**INSTRUCTIONS FOR THE TASK**
Which lines in the data below contain the word "Open"? Pull each of them out.

(Saved data entries)
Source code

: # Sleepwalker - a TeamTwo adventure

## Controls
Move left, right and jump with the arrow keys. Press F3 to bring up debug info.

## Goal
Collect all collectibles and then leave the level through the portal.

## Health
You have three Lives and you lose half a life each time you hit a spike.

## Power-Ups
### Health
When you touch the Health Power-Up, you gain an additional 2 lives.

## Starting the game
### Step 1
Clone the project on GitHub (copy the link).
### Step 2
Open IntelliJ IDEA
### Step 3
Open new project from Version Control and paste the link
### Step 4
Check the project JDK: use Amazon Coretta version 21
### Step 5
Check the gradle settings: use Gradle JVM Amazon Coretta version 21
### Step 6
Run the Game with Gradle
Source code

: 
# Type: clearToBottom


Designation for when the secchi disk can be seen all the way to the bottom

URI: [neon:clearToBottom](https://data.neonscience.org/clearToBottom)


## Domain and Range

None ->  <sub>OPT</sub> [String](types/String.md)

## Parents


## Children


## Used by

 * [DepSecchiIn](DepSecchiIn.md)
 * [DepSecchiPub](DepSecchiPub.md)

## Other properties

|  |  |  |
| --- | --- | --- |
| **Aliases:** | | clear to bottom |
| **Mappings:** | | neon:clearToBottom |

**TASK RESPONSE**
Open IntelliJ IDEA
Open new project from Version Control and paste the link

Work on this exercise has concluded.